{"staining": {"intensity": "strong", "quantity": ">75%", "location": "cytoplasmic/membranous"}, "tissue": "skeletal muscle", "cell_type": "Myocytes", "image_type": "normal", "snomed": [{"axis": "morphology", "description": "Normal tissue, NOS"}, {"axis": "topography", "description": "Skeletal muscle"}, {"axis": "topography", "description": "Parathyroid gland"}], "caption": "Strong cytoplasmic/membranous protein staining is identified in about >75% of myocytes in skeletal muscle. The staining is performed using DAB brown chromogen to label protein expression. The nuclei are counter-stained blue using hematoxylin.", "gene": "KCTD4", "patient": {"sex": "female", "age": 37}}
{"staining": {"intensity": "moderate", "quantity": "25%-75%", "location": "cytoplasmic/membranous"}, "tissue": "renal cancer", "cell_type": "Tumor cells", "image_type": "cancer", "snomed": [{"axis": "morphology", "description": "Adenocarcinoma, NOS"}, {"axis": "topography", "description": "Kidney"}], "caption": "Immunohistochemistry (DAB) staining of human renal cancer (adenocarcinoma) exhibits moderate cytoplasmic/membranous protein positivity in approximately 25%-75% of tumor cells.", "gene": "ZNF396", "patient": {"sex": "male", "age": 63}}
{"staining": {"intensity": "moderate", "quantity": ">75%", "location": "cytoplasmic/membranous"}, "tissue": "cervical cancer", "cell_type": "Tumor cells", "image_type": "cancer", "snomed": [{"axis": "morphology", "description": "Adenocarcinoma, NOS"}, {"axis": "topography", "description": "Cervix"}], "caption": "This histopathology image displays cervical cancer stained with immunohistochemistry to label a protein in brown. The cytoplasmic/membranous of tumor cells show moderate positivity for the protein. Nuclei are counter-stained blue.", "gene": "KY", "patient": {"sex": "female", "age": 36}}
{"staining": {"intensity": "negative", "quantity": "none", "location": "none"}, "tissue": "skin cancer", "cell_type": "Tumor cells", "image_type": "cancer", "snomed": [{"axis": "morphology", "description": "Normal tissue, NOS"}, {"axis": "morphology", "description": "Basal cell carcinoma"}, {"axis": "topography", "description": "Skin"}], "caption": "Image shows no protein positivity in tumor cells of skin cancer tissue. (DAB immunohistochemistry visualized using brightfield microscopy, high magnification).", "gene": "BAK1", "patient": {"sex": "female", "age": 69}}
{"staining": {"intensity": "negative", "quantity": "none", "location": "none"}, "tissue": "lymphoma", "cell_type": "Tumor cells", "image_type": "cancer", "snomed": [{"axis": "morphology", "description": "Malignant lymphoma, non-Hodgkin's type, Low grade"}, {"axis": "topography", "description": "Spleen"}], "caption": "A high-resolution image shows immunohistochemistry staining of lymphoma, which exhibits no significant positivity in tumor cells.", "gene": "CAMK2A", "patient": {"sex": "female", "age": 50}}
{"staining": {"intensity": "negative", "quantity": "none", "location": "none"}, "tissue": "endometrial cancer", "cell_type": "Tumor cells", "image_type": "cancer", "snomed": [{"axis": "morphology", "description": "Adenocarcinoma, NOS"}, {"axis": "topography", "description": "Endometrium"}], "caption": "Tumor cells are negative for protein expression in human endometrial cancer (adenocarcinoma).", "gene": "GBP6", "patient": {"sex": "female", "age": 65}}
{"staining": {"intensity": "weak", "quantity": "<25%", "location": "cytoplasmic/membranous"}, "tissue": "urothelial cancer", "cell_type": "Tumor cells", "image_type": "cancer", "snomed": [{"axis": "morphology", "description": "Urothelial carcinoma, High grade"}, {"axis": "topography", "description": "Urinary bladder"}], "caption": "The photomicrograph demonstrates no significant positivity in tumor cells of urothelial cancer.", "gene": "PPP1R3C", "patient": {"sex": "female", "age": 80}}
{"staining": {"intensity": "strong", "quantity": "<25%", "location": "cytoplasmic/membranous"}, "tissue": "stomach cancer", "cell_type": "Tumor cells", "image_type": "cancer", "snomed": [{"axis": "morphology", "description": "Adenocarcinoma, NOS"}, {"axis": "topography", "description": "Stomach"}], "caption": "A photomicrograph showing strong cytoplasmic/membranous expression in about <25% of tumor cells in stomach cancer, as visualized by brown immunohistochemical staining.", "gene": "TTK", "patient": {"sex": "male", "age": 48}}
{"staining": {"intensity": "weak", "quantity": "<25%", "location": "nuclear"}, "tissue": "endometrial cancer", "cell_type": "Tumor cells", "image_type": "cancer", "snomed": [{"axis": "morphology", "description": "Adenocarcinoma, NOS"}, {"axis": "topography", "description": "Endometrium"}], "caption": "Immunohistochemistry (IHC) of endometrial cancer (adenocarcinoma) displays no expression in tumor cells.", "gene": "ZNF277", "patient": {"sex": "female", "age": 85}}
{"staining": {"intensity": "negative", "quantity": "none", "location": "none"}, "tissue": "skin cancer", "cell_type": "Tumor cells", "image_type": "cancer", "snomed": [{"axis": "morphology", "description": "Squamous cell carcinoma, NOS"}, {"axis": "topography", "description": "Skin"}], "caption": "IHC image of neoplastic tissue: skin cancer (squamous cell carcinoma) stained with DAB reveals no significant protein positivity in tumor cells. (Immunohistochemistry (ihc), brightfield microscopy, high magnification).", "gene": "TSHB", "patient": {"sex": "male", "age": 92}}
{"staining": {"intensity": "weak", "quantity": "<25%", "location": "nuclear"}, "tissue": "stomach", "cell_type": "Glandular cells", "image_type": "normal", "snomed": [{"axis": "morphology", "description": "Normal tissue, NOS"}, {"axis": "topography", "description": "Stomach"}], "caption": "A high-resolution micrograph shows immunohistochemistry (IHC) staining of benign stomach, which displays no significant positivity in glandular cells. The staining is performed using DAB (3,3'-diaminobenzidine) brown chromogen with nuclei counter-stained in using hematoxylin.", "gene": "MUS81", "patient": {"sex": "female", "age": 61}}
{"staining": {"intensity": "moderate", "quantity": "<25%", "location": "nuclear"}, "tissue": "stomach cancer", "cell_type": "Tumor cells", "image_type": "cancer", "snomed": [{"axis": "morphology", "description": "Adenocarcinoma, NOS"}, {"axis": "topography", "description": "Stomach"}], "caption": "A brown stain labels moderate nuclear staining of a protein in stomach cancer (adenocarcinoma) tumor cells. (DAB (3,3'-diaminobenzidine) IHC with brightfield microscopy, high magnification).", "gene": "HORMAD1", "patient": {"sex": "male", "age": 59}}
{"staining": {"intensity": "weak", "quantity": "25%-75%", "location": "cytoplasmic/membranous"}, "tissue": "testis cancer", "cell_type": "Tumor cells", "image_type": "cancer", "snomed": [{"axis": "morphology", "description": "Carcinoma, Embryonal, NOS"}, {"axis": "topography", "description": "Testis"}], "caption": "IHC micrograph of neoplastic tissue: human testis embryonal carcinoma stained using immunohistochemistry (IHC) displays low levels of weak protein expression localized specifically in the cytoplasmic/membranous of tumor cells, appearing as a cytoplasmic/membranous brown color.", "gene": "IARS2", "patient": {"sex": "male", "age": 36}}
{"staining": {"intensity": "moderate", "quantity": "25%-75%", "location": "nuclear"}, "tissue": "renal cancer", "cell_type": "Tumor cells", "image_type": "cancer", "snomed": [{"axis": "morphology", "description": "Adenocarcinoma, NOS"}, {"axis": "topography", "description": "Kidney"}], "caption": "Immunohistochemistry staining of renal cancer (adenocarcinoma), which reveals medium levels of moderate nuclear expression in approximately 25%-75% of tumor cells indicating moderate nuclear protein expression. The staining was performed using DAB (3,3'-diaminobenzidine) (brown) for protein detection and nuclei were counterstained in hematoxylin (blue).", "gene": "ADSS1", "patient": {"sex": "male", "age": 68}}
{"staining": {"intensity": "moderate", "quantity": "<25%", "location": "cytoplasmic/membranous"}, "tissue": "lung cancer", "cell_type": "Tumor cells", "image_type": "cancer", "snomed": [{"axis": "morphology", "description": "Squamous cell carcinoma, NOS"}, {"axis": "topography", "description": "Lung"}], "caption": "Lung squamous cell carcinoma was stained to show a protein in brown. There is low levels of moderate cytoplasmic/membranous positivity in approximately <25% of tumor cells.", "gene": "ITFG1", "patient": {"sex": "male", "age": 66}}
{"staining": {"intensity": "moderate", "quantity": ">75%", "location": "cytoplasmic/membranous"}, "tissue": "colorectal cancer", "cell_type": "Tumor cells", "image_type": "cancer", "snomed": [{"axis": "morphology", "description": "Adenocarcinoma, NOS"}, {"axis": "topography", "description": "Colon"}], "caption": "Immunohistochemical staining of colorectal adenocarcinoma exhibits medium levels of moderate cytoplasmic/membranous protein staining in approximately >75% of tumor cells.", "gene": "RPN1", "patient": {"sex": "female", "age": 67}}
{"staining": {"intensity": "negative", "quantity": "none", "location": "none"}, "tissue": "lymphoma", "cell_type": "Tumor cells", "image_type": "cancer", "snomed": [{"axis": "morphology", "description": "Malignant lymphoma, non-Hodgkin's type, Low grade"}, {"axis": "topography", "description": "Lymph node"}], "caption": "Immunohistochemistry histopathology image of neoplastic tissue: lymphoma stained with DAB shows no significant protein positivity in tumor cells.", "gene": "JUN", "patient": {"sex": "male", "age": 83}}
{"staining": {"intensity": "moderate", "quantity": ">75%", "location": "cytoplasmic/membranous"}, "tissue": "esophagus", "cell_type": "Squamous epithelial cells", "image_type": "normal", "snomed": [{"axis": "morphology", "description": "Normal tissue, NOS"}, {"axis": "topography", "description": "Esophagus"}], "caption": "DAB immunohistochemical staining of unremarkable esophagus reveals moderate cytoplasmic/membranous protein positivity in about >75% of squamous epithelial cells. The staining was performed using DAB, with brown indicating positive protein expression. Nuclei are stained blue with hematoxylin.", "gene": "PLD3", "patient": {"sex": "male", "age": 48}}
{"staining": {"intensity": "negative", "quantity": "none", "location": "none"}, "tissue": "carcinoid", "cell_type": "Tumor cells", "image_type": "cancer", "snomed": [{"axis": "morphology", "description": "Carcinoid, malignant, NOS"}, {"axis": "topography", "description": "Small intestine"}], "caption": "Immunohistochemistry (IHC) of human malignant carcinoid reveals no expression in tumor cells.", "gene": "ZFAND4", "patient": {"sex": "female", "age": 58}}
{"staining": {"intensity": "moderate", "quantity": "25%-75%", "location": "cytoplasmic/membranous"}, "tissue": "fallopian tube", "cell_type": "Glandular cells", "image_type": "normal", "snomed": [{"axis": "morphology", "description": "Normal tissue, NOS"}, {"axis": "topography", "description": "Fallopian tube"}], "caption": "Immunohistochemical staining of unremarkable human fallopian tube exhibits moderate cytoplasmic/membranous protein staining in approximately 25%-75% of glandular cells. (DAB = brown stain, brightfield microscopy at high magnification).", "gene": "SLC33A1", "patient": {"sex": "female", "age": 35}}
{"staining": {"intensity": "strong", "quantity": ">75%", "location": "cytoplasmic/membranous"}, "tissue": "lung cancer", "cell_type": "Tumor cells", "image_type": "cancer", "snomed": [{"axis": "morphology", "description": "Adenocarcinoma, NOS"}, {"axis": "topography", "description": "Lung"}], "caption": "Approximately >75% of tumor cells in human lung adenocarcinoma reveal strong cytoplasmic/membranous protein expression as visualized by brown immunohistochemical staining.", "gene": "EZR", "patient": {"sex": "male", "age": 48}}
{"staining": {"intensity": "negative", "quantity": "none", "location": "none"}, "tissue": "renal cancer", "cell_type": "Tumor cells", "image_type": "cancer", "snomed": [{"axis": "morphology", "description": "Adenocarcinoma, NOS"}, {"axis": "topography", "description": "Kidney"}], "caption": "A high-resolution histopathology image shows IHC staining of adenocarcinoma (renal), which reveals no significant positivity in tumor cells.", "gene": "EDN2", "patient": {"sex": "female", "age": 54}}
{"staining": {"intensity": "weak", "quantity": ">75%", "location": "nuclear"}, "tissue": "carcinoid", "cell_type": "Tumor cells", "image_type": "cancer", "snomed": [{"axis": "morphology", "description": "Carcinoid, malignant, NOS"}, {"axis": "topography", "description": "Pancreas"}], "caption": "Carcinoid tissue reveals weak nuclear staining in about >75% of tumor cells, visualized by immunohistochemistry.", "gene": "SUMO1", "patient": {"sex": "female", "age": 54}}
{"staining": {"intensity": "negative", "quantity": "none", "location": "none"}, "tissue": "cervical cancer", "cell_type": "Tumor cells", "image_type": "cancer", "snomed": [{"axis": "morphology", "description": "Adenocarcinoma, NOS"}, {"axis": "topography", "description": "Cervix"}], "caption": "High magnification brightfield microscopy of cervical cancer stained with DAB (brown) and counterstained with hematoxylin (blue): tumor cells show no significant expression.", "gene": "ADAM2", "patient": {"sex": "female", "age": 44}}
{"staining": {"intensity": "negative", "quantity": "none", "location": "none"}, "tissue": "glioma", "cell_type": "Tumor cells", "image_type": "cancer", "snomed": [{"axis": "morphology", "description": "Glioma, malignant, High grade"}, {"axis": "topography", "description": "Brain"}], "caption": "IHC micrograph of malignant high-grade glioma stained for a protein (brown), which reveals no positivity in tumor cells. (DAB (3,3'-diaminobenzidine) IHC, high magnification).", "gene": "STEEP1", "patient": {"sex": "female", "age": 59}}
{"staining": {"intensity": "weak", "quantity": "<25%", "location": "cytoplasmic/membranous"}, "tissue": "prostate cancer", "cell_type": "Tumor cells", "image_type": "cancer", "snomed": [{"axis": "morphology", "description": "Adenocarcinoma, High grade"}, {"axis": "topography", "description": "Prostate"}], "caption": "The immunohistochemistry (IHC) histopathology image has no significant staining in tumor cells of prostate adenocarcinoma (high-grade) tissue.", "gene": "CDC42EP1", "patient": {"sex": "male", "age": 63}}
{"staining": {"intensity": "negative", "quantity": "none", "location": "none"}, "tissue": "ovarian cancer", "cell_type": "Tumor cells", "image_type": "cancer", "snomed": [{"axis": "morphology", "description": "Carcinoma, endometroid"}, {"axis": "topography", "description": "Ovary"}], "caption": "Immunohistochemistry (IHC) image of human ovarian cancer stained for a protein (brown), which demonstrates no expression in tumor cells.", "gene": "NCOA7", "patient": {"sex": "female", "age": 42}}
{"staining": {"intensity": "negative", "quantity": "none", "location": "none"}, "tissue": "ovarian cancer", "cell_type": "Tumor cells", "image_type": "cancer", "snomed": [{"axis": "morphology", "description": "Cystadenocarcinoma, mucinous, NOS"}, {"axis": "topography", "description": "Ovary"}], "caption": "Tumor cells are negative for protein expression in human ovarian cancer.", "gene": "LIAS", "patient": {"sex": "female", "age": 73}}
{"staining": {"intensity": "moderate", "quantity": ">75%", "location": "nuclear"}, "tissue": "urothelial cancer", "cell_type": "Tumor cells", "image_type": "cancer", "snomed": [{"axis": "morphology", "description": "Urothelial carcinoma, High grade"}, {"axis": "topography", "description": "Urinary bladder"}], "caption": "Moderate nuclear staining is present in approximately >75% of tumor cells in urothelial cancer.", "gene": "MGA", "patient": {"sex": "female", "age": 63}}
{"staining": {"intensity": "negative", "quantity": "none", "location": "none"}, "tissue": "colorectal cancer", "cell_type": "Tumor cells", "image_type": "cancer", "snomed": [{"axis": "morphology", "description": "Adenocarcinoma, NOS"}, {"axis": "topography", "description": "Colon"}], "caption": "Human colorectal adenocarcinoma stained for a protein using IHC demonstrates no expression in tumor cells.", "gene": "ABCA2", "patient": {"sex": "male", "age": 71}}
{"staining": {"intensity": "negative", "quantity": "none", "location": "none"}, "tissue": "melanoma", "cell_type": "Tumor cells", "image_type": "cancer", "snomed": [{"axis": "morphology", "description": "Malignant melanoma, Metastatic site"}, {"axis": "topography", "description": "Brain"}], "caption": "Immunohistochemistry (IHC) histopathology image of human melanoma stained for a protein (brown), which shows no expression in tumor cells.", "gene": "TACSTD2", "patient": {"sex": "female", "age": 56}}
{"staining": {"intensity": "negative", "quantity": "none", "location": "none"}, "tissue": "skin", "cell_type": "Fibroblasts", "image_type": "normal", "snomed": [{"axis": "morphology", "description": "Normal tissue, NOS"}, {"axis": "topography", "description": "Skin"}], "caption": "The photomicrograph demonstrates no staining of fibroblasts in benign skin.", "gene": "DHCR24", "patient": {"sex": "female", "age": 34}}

◇ ◇ ◇ ◇ ◇ ◇ ◇

Every line above that holds the word "skin" is to be found and copied.

{"staining": {"intensity": "negative", "quantity": "none", "location": "none"}, "tissue": "skin cancer", "cell_type": "Tumor cells", "image_type": "cancer", "snomed": [{"axis": "morphology", "description": "Normal tissue, NOS"}, {"axis": "morphology", "description": "Basal cell carcinoma"}, {"axis": "topography", "description": "Skin"}], "caption": "Image shows no protein positivity in tumor cells of skin cancer tissue. (DAB immunohistochemistry visualized using brightfield microscopy, high magnification).", "gene": "BAK1", "patient": {"sex": "female", "age": 69}}
{"staining": {"intensity": "negative", "quantity": "none", "location": "none"}, "tissue": "skin cancer", "cell_type": "Tumor cells", "image_type": "cancer", "snomed": [{"axis": "morphology", "description": "Squamous cell carcinoma, NOS"}, {"axis": "topography", "description": "Skin"}], "caption": "IHC image of neoplastic tissue: skin cancer (squamous cell carcinoma) stained with DAB reveals no significant protein positivity in tumor cells. (Immunohistochemistry (ihc), brightfield microscopy, high magnification).", "gene": "TSHB", "patient": {"sex": "male", "age": 92}}
{"staining": {"intensity": "negative", "quantity": "none", "location": "none"}, "tissue": "skin", "cell_type": "Fibroblasts", "image_type": "normal", "snomed": [{"axis": "morphology", "description": "Normal tissue, NOS"}, {"axis": "topography", "description": "Skin"}], "caption": "The photomicrograph demonstrates no staining of fibroblasts in benign skin.", "gene": "DHCR24", "patient": {"sex": "female", "age": 34}}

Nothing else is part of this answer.